July 24 SCCR 24 informals on blind treaty produce a text, but EU and US block real movement on treaty

This evening’s informal negotiations at the SCCR 24 on the disabilities issue are over, and delegates are coming out now, with a variety of different stories. Some new document will be tabled Wednesday morning. It will have some important differences, unlike a fairly clean text that was tabled a year ago as SCCR/22/15 REV.1, which was endorsed by Argentina, Australia, Brazil, Chile, Colombia, Ecuador, the European Union and its Member States, Mexico, Norway, Paraguay, the Russian Federation, the United States of America and Uruguay.

During this week, the EU in particular, which has assembled a team of hardliners such as Dr. Silke von Lewinski, has pushed for all sorts of publisher friendly language in the text, which if accepted takes it down the road of the Appendix to the Berne or Paragraph 6 of the Doha Declaration, as a model for an agreement that will be hard to use. It is worth noting that the EU proposals are not rooted in EU legal traditions, which include robust exceptions for disabilities, but rather EU publisher wish lists. In effect, the publishers and the EU wants to turn the project into new international norms by turning exceptions into highly regulated extended licensing agreements only to be used in limited cases. The US is not resisting the EU efforts in this regard.

Wednesday morning the biggest discussion is about the nature of the instrument and the decision to convene a diplomatic conference. Until people see the new text it will be hard to know where things stand.

Together the US and the EU have been propping each other up as the no-treaty coalition, even as the US and EU both endorsed work on a treaty for broadcasters using a brand new text that has received zero consultations at home.

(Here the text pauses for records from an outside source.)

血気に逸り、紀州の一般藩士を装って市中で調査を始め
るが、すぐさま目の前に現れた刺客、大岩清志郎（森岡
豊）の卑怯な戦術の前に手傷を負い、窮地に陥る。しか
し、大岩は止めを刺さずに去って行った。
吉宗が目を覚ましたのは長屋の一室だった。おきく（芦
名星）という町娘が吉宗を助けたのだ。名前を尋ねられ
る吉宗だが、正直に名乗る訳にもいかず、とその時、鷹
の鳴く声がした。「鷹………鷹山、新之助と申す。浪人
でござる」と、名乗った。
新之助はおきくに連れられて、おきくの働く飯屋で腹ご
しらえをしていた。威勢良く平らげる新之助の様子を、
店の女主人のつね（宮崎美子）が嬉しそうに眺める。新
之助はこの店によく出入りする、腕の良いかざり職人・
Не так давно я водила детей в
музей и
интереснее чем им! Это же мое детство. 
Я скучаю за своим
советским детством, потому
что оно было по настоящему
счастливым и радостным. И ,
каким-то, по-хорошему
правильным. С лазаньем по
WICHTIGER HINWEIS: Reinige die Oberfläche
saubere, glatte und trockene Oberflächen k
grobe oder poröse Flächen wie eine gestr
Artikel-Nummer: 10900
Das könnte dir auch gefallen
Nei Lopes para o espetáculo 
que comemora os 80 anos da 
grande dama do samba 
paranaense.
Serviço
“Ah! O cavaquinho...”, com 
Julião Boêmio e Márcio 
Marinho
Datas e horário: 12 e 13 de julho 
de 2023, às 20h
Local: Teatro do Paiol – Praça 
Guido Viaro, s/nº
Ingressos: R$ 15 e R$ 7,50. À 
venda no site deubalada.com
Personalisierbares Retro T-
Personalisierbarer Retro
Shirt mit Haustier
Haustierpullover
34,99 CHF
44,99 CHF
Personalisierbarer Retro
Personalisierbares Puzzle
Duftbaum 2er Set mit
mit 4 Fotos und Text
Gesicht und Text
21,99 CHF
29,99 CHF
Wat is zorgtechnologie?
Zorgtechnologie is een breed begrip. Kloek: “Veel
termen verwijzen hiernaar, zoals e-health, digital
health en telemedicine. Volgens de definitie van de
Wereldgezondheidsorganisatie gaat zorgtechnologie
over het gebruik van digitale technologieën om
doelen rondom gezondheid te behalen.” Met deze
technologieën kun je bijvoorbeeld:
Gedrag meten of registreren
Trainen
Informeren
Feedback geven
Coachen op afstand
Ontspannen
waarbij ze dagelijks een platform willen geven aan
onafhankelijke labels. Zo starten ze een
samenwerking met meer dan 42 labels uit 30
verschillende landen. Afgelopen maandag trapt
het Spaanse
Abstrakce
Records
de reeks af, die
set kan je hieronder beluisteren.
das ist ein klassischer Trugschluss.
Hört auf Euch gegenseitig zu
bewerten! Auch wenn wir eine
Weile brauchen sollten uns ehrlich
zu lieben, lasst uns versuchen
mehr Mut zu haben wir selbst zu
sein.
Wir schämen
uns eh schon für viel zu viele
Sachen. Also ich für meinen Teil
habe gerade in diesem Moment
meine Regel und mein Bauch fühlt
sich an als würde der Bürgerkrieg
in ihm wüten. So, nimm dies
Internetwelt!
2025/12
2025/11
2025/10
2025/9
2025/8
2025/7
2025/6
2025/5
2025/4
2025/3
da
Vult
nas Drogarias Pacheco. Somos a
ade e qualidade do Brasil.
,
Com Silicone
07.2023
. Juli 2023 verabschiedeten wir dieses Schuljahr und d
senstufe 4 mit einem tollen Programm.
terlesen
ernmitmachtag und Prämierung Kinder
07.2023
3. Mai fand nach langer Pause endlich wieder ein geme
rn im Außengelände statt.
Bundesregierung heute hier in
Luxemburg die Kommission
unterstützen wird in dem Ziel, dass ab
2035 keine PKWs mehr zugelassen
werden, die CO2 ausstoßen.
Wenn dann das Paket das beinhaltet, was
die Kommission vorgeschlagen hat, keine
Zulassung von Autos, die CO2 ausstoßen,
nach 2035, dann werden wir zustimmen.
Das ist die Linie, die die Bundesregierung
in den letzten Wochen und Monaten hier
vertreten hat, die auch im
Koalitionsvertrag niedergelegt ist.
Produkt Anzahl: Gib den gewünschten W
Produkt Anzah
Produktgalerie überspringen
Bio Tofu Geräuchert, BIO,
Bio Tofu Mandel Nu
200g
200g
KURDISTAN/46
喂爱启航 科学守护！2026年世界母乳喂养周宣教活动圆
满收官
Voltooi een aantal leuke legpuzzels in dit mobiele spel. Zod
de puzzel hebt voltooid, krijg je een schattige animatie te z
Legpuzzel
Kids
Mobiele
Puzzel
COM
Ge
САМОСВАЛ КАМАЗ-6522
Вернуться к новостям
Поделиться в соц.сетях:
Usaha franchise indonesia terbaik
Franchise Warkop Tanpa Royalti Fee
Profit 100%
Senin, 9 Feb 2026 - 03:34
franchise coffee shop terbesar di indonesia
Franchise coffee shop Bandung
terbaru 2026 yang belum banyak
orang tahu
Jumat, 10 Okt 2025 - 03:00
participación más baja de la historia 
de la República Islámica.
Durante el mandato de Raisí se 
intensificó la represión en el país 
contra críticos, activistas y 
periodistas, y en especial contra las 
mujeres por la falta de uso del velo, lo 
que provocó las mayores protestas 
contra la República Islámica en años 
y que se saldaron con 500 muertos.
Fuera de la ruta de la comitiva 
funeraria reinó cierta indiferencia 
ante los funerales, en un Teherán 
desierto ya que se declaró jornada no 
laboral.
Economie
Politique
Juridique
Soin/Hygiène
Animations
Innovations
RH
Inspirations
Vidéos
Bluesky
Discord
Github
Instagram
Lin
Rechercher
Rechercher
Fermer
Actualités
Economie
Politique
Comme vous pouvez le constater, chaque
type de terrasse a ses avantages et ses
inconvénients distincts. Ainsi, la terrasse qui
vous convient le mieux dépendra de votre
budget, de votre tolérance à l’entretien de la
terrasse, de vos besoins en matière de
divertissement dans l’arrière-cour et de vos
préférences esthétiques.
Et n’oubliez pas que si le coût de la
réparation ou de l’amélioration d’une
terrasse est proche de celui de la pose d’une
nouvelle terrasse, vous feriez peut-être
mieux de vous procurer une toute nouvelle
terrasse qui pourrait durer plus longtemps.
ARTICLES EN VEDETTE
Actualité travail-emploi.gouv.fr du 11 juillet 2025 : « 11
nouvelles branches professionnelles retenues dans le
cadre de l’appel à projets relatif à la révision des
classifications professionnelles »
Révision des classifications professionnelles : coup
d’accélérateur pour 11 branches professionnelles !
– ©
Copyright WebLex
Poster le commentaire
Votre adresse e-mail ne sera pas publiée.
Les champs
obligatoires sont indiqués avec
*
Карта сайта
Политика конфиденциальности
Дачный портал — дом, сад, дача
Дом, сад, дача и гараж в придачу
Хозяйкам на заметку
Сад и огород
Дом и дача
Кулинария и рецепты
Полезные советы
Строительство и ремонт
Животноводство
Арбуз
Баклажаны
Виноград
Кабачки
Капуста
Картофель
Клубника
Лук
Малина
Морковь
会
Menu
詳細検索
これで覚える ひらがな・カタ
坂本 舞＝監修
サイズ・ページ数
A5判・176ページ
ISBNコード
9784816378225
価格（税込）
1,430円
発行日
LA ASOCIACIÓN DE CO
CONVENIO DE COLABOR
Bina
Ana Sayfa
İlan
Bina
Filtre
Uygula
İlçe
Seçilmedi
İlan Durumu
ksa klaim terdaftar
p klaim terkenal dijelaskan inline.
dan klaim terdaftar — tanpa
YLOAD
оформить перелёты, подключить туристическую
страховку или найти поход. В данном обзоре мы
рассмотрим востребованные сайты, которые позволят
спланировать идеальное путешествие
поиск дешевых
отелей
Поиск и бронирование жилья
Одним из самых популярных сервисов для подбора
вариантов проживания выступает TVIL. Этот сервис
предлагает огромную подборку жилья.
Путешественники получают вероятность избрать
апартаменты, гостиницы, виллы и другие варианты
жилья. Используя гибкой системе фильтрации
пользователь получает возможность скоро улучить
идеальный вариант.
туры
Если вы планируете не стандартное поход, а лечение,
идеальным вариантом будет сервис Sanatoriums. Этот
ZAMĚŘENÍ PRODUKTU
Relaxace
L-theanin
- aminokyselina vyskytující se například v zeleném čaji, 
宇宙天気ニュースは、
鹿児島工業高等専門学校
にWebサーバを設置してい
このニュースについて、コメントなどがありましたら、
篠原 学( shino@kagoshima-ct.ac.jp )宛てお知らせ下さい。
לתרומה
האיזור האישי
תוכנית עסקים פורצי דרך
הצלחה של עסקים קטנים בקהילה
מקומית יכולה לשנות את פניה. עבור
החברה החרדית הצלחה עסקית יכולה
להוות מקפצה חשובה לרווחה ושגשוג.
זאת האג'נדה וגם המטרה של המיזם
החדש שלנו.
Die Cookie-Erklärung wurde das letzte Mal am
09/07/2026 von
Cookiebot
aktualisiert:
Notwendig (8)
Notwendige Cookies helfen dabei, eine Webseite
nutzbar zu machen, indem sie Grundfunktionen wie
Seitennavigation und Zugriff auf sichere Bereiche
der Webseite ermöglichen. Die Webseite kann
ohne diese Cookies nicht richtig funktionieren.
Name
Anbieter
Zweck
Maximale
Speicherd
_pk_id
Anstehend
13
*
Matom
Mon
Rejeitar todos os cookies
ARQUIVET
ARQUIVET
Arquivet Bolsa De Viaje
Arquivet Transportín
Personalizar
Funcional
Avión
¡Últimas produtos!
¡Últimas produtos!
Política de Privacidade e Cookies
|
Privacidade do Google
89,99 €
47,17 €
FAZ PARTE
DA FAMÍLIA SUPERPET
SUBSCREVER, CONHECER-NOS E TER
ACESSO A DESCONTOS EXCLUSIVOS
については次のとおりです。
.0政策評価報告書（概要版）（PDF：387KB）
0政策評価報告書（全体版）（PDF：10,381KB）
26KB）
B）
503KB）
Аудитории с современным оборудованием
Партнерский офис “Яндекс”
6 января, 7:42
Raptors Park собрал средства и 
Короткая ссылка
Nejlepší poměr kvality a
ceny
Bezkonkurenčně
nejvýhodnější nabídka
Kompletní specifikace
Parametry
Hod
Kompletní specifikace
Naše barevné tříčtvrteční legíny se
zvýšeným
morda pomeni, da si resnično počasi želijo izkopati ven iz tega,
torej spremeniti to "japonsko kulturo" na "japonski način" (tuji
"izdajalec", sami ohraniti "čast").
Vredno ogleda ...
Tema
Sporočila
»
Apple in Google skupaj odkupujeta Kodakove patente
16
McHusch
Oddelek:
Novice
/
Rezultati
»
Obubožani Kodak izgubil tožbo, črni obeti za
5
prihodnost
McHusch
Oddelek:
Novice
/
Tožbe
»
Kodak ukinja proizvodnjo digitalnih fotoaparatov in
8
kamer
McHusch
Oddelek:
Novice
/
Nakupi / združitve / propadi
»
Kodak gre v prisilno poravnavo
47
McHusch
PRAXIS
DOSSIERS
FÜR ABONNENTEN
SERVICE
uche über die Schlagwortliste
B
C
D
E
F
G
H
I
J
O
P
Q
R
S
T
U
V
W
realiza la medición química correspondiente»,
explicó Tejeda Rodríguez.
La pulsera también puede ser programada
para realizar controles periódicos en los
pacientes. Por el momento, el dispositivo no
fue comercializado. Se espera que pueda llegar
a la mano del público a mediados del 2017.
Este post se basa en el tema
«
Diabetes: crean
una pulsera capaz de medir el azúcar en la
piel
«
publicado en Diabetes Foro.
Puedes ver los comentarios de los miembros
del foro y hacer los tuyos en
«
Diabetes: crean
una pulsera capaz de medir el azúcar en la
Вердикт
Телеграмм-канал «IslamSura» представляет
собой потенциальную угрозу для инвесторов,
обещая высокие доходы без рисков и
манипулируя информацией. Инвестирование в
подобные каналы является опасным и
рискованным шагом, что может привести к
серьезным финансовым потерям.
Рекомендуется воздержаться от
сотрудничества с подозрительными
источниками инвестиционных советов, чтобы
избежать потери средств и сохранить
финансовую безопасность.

The secretariat, the US and some others are trying to push negotiations on to the next SCCR in November, and have the possibility but no guarantee of a diplomatic conference sometime next year. In the US scenarios, the big decisions come after the election. Other countries will push to make the decision about a diplomatic conference on Wednesday. There does not seem to be a single script. I asked The US delegation about one report that the US and others had proposed giving Gurry authority to kill a diplomatic conference on his own, effectively taking the blame without any country taking responsibility. I did not get a straight answer. The EU appears to be wanting to defer agreement on the nature of the instrument, or the decision to schedule a diplomatic conference.

If these scenarios prevail on Wednesday, this SCCR will only take an incremental step toward a treaty — just enough to escape criticism for having blocked it, while blocking the progress that was certainly possible throughout the meeting. Much of the positioning wlll be for public relations purposes, to delay, and blame the delay on someone else.